Collected data
————
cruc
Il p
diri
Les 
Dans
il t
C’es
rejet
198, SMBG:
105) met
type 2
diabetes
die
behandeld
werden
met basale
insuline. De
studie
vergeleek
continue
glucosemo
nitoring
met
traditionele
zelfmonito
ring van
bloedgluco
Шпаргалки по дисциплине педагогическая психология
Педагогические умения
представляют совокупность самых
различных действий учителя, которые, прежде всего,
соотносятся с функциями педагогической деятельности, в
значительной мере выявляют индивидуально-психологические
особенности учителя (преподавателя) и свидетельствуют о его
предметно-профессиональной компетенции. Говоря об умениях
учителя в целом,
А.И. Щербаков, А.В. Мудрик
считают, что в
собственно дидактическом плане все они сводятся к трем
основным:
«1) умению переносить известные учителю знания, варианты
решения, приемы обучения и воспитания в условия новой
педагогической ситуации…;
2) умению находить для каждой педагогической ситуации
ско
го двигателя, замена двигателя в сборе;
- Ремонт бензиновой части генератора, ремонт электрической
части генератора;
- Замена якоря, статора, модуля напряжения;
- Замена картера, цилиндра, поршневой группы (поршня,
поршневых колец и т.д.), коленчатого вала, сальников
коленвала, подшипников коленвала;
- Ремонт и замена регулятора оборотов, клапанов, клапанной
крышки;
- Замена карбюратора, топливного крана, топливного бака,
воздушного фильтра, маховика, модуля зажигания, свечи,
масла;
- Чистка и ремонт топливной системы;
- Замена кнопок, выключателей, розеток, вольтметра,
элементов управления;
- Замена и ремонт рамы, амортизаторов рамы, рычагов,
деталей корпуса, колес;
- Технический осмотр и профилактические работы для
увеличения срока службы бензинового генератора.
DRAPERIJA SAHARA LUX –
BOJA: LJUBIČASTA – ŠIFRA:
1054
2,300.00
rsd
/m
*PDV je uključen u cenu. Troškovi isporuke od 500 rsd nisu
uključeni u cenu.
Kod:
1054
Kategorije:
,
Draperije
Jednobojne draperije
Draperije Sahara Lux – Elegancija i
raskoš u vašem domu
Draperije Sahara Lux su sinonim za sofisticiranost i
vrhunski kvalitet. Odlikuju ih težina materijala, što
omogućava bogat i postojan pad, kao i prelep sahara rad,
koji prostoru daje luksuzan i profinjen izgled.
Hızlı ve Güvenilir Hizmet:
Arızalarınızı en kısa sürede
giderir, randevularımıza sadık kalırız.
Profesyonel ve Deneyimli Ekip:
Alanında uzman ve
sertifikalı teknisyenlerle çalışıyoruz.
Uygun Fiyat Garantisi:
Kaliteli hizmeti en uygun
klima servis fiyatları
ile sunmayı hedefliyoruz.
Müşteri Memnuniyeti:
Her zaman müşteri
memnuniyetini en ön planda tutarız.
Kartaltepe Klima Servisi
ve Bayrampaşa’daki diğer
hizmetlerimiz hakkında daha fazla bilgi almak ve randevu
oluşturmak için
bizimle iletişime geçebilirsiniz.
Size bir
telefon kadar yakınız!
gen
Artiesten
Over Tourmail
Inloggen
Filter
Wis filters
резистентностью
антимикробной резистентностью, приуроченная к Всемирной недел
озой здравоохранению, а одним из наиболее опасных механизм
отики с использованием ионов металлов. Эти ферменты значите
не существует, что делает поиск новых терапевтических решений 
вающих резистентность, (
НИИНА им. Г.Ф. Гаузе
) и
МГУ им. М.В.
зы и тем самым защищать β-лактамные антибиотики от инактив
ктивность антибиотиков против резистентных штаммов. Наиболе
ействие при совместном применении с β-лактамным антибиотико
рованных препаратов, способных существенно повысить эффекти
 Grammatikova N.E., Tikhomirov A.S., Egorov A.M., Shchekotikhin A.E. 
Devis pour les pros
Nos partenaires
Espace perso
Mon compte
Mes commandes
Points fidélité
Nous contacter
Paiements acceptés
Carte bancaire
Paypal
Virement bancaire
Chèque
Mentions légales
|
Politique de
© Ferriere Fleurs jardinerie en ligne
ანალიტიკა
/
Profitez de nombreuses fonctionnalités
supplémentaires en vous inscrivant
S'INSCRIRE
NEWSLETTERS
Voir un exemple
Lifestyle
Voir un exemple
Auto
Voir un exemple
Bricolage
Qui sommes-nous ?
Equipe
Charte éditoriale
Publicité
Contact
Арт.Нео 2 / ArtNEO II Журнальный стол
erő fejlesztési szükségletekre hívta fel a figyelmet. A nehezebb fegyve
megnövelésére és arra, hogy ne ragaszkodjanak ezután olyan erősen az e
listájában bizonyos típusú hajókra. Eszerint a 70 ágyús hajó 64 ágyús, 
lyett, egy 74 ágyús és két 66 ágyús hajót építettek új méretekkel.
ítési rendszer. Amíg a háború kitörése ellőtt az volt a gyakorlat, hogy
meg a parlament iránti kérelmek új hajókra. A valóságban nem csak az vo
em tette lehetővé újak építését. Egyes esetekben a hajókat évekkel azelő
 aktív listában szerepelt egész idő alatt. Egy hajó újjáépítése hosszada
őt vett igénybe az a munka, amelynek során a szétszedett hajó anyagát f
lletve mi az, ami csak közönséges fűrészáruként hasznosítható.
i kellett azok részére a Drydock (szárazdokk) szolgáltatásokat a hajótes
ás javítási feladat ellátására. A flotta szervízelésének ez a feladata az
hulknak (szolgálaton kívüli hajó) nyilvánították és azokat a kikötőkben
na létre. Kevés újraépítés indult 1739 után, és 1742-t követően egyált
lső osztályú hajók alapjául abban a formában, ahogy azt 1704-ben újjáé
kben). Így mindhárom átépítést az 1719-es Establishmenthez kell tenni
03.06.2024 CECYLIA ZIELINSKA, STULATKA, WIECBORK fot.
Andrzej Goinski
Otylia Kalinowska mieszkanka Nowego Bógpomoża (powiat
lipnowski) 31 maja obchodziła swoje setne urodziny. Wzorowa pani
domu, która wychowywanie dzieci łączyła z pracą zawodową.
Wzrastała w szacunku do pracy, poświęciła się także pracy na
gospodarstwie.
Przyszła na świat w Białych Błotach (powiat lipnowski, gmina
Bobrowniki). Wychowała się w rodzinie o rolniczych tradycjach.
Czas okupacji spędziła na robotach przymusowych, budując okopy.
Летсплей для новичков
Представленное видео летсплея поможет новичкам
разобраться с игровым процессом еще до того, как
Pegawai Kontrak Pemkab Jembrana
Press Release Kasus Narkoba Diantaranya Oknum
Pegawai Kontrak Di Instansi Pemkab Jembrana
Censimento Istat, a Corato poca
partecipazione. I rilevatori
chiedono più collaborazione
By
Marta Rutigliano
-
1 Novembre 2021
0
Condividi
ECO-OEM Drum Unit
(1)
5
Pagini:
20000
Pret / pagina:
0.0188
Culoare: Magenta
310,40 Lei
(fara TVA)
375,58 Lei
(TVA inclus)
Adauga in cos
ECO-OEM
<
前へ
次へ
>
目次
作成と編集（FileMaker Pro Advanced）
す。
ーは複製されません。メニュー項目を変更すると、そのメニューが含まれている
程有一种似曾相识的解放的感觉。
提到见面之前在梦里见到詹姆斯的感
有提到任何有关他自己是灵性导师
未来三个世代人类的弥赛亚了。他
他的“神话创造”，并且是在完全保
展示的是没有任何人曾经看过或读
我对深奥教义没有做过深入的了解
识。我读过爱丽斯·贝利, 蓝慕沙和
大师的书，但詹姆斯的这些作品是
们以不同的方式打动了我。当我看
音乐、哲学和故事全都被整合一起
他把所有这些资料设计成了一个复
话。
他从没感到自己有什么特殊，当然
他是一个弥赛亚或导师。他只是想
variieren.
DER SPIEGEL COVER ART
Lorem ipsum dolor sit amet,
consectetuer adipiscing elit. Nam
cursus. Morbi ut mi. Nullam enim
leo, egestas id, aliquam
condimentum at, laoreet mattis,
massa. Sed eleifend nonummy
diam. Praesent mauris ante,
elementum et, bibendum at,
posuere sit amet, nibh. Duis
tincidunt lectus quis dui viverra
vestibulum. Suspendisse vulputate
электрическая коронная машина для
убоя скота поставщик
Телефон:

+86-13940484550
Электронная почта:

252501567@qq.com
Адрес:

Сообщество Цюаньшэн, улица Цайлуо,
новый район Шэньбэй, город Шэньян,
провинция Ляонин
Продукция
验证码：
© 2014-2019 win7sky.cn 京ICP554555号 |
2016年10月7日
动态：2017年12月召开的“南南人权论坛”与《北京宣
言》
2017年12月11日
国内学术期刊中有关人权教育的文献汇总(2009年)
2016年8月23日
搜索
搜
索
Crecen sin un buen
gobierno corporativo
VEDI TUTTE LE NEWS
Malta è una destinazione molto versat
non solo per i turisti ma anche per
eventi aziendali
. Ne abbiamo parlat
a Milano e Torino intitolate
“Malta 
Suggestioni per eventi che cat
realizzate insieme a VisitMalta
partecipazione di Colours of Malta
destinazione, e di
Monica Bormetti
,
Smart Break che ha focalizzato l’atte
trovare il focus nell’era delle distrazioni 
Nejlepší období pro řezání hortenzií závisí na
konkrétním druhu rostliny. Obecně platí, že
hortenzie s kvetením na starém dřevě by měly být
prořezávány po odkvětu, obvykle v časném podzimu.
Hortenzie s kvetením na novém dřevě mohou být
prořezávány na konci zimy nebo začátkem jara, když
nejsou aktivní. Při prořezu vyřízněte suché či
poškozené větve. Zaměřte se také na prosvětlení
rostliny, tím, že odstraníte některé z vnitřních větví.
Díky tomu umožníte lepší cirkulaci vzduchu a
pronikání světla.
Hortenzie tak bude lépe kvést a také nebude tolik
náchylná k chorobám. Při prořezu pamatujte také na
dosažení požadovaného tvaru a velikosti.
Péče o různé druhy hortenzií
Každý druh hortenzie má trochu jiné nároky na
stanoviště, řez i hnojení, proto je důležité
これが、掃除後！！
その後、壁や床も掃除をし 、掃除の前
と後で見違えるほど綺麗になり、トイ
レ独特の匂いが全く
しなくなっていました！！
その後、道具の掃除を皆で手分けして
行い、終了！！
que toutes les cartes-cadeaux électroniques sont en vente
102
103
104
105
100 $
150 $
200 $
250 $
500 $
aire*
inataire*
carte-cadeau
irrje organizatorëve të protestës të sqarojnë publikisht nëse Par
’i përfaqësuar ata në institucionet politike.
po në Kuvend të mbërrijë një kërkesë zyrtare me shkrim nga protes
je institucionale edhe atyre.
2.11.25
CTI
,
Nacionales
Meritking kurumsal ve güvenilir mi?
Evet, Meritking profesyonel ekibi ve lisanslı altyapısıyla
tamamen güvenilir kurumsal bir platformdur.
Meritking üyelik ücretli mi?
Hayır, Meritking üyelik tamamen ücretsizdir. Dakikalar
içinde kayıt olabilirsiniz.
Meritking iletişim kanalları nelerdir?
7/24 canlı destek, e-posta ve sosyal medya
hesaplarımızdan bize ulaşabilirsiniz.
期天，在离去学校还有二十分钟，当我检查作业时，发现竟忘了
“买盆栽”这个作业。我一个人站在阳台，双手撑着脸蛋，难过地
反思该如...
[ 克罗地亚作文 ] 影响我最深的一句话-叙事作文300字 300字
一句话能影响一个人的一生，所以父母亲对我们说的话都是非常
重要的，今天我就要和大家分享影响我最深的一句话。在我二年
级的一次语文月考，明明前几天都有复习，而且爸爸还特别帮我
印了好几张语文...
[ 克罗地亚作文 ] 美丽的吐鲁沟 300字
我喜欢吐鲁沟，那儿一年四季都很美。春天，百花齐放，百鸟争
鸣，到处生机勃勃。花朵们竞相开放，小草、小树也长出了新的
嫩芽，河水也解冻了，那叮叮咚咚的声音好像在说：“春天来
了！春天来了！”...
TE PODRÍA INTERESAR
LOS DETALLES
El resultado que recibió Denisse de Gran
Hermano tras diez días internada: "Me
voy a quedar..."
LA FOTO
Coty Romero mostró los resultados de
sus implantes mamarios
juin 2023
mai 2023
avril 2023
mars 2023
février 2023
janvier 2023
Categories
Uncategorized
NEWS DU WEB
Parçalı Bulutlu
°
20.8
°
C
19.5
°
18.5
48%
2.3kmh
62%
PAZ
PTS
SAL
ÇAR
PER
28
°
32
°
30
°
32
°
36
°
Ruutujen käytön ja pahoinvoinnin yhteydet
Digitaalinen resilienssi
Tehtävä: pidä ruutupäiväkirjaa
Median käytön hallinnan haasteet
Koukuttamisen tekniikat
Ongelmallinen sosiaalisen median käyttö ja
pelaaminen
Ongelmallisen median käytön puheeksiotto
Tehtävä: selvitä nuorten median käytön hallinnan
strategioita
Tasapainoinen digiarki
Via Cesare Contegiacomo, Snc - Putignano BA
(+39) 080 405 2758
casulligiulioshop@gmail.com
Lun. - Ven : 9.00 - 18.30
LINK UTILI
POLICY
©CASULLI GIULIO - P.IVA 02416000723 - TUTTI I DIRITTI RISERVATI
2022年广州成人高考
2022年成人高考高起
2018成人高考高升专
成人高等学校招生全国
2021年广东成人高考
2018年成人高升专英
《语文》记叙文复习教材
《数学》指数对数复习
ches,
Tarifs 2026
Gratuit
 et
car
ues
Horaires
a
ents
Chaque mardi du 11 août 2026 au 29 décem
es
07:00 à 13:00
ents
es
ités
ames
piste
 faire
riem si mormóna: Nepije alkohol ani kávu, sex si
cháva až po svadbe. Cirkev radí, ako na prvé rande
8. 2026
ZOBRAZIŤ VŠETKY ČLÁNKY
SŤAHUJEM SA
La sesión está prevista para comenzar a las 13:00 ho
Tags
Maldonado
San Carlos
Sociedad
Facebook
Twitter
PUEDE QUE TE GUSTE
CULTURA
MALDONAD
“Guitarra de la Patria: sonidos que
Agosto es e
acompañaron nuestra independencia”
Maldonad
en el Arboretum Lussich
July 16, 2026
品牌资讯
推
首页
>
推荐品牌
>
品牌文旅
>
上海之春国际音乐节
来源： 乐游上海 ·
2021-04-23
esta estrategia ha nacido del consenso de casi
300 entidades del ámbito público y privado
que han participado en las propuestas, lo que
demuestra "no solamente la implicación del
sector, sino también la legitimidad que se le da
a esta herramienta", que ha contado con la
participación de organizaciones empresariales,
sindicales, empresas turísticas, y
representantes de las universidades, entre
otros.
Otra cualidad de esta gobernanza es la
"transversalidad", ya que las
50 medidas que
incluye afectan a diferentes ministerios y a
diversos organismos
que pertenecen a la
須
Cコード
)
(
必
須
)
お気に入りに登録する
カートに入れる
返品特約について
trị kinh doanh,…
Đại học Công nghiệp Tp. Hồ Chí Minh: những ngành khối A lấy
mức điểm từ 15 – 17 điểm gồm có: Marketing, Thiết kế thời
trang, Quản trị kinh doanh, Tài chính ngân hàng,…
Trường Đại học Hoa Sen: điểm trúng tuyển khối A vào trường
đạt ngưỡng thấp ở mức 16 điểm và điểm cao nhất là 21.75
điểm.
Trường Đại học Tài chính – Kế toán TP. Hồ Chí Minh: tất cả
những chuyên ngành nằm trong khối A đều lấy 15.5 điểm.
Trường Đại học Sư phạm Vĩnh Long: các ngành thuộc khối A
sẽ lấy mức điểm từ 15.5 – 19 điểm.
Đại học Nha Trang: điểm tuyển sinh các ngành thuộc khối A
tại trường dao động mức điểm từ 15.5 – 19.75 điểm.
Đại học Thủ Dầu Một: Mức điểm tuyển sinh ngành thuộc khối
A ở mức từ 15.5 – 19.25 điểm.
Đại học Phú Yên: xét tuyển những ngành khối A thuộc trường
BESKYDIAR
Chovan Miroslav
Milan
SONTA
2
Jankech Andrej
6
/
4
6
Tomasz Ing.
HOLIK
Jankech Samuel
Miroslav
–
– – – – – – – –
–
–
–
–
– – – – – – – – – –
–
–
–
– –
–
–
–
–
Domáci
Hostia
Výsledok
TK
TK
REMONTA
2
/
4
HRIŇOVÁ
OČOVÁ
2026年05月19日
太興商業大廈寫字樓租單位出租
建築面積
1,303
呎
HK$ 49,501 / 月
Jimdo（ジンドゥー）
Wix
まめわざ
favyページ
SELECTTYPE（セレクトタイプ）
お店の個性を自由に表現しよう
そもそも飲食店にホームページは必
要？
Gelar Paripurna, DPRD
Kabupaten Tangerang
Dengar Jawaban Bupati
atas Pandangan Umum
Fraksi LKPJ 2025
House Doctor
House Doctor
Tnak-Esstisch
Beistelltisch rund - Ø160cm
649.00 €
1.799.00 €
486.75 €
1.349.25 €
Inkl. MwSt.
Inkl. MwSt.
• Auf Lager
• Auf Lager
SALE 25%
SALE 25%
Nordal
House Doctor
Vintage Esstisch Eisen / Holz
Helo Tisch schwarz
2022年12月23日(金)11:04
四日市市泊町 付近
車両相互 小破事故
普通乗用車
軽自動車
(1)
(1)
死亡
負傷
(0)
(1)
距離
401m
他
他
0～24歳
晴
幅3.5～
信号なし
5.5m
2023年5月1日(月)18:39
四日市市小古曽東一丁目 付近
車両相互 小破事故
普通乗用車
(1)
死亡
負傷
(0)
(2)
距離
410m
————
Problem statement ▸ Can you copy out the entries from the very first line through the line containing "считают, что в", including both of those lines?

Solution to this task ▸
cruc
Il p
diri
Les 
Dans
il t
C’es
rejet
198, SMBG:
105) met
type 2
diabetes
die
behandeld
werden
met basale
insuline. De
studie
vergeleek
continue
glucosemo
nitoring
met
traditionele
zelfmonito
ring van
bloedgluco
Шпаргалки по дисциплине педагогическая психология
Педагогические умения
представляют совокупность самых
различных действий учителя, которые, прежде всего,
соотносятся с функциями педагогической деятельности, в
значительной мере выявляют индивидуально-психологические
особенности учителя (преподавателя) и свидетельствуют о его
предметно-профессиональной компетенции. Говоря об умениях
учителя в целом,
А.И. Щербаков, А.В. Мудрик
считают, что в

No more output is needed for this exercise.